## PROMPT 1
Answer these questions using the news report about the van collision in Fordham:
(a) About how fast was the van traveling when it hit the pedestrian?
(b) In which country did police track down the driver?
(c) Who spoke in mitigation for the driver?
## PROMPT 2
Write a continuation of the news report about the van collision in Fordham, starting after its last sentence.

*** PAGE EXCERPT Section Begins ***

Disqualified Northampton van driver arrested in Lithuania after killing World War Two veteran
Ex-paratrooper, 95, died a month following 10mph collision
A Northampton van driver who knocked down and killed a 95-year-old war veteran has been jailed after police tracked him down in Lithuania.
Ricardas Prismantas was travelling at about 10mph in Fordham, Cambridgeshire, on December 2, 2019, when his van collided with Alonzo Smart crossing the road pushing a shopping trolley.
The 54-year-old, of Dryleys Court, Northampton banned from driving at the time but claimed he was unaware of the fact after documents were posted to an old address.
Archangelo Power, mitigating, said Prismantas had been left “crushed” by the collision which cost an “elderly and much-loved local serviceman” his life, and added that he was genuinely remorseful.

*** PAGE EXCERPT Section Ends ***
*** THE DATA Section Begins ***

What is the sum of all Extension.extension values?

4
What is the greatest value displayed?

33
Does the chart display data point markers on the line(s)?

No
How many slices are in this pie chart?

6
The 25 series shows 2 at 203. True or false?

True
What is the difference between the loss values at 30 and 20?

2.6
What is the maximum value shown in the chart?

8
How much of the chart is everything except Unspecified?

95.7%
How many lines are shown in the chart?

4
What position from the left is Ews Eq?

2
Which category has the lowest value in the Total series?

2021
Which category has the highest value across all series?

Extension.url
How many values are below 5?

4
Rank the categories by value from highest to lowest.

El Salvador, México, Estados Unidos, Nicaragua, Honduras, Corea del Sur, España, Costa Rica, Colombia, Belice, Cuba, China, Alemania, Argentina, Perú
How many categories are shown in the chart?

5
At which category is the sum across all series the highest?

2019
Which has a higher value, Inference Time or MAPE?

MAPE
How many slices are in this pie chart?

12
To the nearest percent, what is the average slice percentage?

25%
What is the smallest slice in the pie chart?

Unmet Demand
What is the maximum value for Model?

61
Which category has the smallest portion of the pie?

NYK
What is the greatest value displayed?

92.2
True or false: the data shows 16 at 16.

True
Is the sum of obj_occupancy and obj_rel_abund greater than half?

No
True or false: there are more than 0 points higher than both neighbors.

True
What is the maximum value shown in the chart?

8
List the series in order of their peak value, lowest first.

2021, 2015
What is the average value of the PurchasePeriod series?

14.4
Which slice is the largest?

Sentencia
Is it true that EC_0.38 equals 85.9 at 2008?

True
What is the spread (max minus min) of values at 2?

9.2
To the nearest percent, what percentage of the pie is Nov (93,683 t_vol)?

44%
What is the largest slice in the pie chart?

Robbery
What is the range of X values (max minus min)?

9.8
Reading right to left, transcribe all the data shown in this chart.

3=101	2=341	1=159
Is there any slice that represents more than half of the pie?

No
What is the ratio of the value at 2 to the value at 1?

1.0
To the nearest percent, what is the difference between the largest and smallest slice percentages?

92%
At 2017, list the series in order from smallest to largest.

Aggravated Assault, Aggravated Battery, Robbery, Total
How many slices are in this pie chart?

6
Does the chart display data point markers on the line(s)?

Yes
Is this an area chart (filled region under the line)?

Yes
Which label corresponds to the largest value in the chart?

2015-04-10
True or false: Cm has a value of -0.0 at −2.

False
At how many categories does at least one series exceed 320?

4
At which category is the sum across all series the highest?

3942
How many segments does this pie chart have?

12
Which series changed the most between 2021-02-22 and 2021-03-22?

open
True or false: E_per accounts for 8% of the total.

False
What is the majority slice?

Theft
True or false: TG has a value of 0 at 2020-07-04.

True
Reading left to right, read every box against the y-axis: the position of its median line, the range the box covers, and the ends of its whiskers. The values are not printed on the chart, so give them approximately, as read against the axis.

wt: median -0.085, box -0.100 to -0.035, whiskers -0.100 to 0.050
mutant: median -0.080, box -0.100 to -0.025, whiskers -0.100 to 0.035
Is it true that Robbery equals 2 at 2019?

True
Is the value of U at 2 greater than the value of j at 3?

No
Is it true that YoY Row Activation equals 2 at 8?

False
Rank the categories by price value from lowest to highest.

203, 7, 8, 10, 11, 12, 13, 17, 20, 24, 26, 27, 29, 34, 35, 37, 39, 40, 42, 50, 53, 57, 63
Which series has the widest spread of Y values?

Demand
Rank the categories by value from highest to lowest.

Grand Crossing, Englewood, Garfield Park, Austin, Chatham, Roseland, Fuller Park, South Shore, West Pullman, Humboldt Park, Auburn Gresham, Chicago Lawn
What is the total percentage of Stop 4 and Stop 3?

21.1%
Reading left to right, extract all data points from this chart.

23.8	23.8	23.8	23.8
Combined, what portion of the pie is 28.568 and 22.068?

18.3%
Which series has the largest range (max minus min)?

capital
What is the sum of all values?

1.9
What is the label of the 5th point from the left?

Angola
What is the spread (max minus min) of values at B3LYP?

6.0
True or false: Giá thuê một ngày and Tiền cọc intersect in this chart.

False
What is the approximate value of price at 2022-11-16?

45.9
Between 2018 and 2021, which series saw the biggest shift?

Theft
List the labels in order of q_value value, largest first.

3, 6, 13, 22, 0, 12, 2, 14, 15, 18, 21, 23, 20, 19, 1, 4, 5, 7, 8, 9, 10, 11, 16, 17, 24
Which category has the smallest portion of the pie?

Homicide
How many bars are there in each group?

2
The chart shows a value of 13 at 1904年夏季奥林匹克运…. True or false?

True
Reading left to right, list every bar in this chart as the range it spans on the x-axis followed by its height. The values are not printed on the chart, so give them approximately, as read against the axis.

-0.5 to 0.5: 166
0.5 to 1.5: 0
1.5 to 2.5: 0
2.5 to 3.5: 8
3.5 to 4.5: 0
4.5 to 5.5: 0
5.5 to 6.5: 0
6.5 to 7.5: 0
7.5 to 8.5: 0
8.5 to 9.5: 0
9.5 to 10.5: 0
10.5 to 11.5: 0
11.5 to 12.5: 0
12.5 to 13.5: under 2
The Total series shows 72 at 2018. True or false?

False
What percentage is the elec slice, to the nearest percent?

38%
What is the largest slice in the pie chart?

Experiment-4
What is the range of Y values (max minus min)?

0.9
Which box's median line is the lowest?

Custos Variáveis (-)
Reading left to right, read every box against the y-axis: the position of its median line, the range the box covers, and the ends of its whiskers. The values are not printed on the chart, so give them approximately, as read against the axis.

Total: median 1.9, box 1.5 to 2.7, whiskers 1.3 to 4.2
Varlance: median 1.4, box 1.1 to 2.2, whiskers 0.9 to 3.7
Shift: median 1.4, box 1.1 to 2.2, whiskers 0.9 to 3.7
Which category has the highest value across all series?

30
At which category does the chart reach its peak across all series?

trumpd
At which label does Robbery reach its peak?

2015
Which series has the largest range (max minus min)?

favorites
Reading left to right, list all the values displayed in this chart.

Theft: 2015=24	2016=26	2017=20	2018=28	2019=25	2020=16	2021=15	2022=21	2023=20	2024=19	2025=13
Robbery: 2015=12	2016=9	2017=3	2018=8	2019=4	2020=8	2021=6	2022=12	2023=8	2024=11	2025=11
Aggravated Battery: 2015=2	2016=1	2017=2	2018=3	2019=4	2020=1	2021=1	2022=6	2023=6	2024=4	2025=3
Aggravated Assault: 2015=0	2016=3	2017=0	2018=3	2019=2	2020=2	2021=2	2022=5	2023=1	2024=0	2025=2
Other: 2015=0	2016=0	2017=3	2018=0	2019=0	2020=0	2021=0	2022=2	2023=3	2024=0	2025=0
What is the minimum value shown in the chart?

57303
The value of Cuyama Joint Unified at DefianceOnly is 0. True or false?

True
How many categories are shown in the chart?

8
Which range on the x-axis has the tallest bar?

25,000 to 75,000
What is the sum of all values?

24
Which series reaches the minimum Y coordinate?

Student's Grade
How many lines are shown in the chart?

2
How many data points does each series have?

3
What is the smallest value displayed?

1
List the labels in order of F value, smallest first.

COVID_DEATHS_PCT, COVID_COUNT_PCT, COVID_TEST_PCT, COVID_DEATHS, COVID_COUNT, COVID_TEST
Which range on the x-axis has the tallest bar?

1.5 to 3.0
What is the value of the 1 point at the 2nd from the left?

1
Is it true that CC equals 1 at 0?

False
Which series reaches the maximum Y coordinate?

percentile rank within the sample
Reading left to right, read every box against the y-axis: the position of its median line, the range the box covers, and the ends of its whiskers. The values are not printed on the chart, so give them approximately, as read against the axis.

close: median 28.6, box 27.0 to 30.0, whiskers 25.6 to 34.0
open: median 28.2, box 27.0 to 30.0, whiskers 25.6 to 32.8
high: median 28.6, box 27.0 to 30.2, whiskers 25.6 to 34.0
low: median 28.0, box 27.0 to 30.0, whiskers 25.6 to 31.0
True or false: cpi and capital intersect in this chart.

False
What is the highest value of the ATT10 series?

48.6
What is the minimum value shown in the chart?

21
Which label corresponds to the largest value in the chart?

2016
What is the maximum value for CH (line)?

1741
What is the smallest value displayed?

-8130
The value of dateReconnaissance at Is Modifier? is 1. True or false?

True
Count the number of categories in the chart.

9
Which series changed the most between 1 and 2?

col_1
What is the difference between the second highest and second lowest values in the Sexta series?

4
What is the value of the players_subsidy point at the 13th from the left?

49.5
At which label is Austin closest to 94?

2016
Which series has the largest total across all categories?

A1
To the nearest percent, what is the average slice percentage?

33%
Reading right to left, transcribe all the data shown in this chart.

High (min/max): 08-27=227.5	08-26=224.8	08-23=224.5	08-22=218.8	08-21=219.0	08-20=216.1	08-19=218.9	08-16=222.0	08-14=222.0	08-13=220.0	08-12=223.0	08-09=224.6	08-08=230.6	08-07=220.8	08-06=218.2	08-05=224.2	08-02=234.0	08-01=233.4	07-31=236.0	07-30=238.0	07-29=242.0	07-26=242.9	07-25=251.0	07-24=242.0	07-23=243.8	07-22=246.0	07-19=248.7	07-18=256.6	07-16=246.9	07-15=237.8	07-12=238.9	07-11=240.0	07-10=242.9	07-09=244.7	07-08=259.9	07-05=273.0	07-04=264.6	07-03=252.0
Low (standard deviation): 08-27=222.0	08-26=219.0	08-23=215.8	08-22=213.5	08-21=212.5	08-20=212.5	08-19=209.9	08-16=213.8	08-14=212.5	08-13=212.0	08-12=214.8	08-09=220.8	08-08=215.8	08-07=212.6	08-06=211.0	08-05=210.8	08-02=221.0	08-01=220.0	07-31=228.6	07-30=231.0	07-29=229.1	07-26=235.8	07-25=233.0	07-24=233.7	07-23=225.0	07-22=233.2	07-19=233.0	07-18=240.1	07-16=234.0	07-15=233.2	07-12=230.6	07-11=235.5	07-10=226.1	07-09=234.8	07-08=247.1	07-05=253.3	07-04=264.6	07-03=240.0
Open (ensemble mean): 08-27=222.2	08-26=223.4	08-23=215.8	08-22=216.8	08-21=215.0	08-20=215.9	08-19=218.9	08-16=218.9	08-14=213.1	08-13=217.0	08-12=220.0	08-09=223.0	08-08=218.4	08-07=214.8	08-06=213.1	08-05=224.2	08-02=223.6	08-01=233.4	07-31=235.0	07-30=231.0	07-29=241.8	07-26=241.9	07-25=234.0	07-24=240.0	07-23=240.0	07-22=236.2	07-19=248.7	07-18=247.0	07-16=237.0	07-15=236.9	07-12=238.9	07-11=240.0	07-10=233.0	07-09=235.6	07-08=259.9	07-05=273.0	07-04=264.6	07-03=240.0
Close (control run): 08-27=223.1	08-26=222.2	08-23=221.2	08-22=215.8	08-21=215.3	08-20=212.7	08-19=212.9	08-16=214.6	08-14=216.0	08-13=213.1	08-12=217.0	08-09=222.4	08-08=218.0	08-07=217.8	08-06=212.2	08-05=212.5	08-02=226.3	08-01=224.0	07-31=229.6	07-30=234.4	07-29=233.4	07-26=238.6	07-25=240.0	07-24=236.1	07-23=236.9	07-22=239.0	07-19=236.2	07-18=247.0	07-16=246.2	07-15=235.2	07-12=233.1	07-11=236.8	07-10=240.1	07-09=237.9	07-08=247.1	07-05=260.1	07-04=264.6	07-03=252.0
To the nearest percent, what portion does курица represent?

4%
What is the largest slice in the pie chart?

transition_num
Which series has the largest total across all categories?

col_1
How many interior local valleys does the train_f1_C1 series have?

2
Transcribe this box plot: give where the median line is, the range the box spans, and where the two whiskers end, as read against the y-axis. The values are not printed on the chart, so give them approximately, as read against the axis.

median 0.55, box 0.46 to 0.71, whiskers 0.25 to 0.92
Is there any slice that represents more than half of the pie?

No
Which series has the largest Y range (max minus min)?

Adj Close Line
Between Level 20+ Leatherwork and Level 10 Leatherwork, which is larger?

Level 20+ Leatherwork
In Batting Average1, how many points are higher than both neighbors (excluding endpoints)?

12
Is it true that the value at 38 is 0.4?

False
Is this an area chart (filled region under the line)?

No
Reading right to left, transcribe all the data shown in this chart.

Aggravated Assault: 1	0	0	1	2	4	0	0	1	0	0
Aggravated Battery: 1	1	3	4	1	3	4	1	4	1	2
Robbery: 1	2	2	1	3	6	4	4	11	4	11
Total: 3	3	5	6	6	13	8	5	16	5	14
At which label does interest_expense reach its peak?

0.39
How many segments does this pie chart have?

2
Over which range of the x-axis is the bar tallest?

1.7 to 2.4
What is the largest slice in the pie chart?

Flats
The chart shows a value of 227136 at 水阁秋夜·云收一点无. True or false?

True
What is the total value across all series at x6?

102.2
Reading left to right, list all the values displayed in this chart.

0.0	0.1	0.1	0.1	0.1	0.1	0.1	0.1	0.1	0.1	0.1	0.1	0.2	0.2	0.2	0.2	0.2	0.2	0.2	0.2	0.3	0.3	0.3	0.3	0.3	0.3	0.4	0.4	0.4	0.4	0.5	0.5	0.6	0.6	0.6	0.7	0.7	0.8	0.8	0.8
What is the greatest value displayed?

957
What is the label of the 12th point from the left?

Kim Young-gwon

*** THE DATA Section Ends ***

## RESPONSE BOX 1
(a) About 10mph.
(b) Lithuania.
(c) Archangelo Power.

## RESPONSE BOX 2
Mr Smart was taken to hospital with a serious head injury and rib fractures but discharged while magistrates ordered Prismantas to complete 200 hours of unpaid work and disqualified from driving for a further 18 months at a hearing one week after the collision.
However, the former World War Two paratrooper was re-admitted to hospital on Christmas Day after his health deteriorated and died on January 2, 2020.
Doctors noted his cause of death as bronchopneumonia due to multiple injuries caused by the collision.
Police served Prismantas with a postal requisition charging him with causing death by careless or inconsiderate driving, causing death by driving whilst disqualified and causing death by causing death by driving while uninsured. But he had already flown to Lithuania to look after his 82year-old mother.
He was finally tracked down after a European arrest warrant was issued and pleaded guilty at Cambridge Crown Court on August 20 after being extradited.
Prismantas was sentenced to a year in prison at a hearing on Friday (8 October).
Sentencing, His Honour Judge David Farrell QC told Prismantas that he should not have been driving at all because he was disqualified.
He added: “You failed to see Mr Smart, but a careful and competent driver would have done. He was crossing the road and another car stopped to allow him to do so.
“This court can’t turn the clocks back and no sentence that is imposed by any court can reflect the loss of human life.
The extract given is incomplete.